On the Existence of the Augustin Mean

TL;DR

This paper proves the existence and invariance of the Augustin mean for channels with countably generated output sigma-algebras, using convex analysis and operator theory.

Contribution

It establishes the existence of the Augustin mean for a broad class of channels and introduces a new family of operators to prove invariance for orders greater than one.

Findings

Existence of the Augustin mean is proven for channels with finite Augustin information.

A new family of operators is proposed to demonstrate invariance of the Augustin mean.

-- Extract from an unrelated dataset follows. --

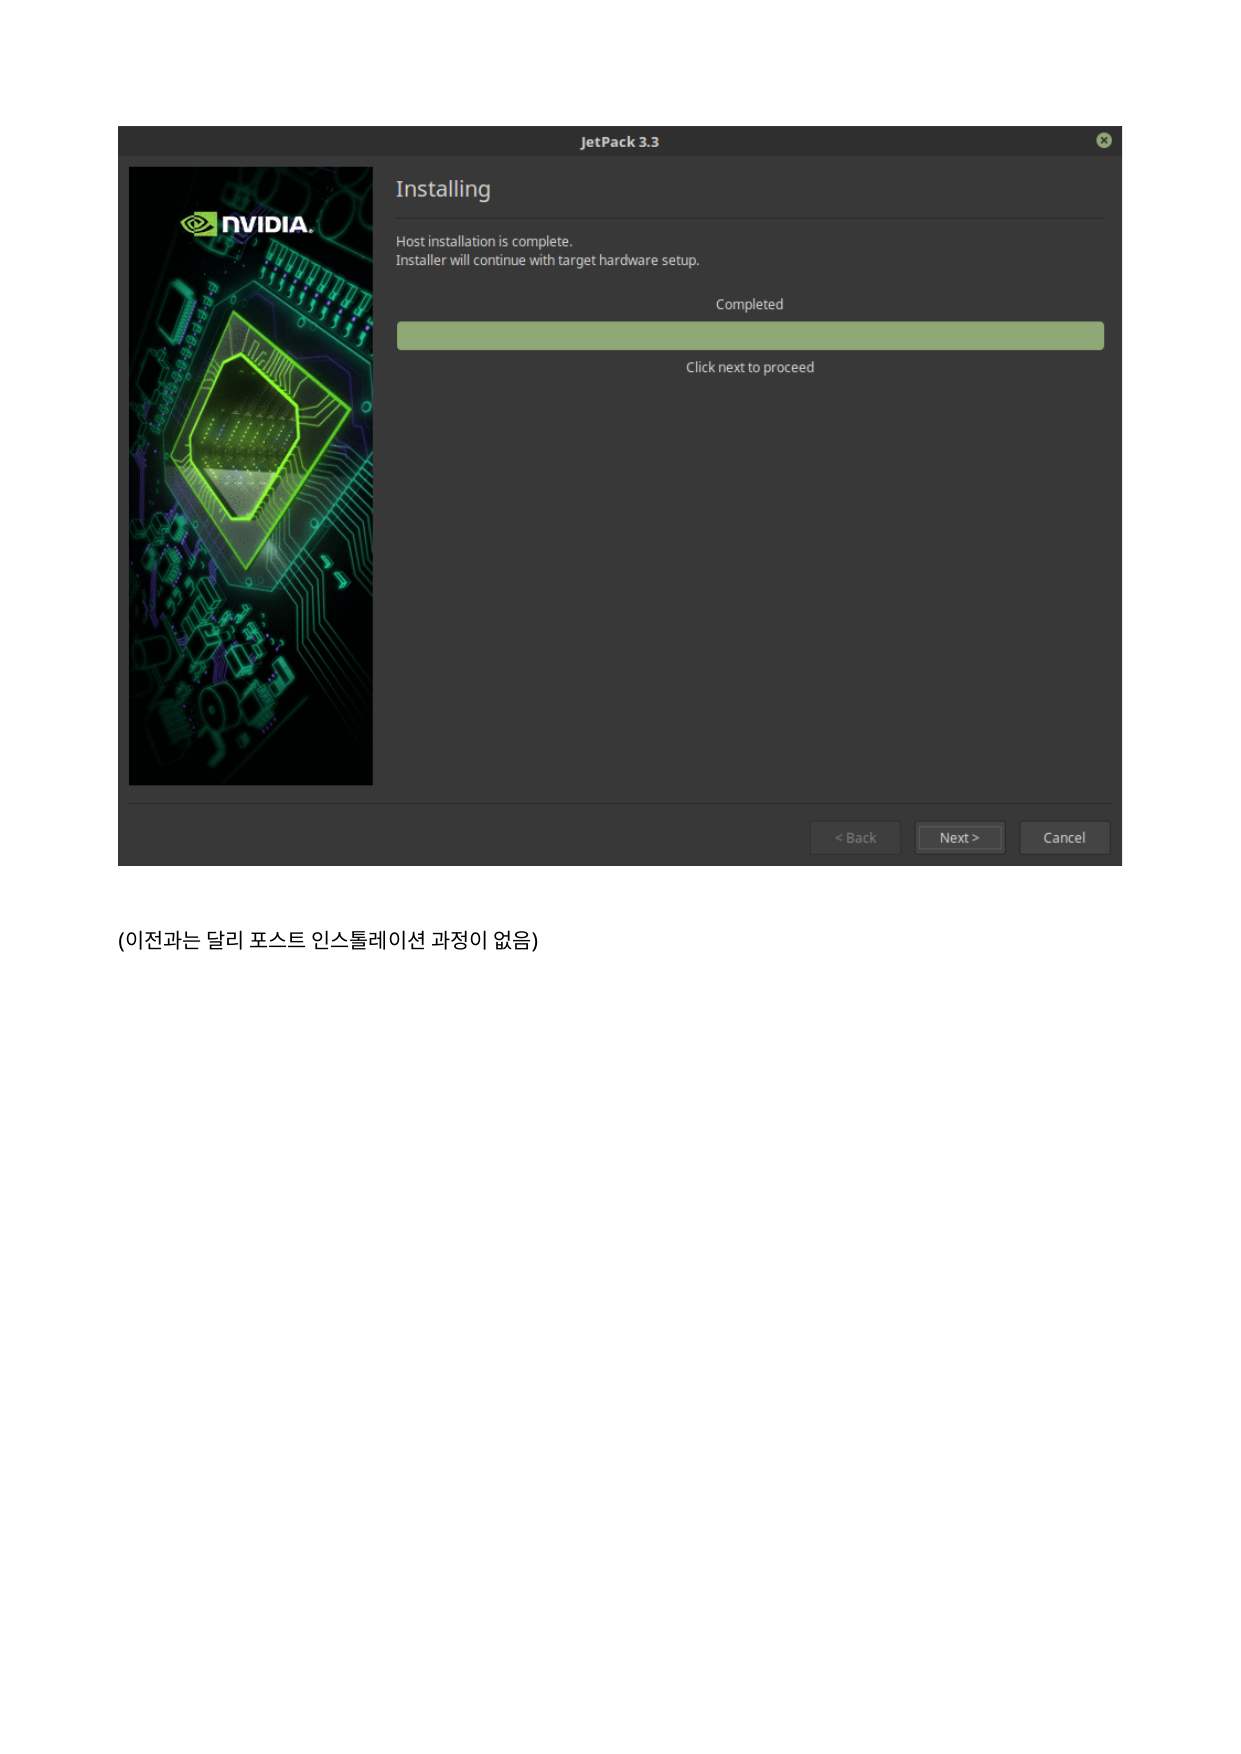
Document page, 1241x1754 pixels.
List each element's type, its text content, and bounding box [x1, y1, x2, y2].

Some operators strictly decrease the conditional Re9nyi divergence unless at a fixed point.

Abstract

The existence of a unique Augustin mean and its invariance under the Augustin operator are established for arbitrary input distributions with finite Augustin information for channels with countably generated output $\sigma$-algebras. The existence is established by representing the conditional R\'enyi divergence as a lower semicontinuous and convex functional in an appropriately chosen uniformly convex space and then invoking the Banach--Saks property in conjunction with the lower semicontinuity and the convexity. A new family of operators is proposed to establish the invariance of the Augustin mean under the Augustin operator for orders greater than one. Some members of this new family strictly decrease the conditional R\'enyi divergence, when applied to the second argument of the divergence, unless the second argument is a fixed point of the Augustin operator.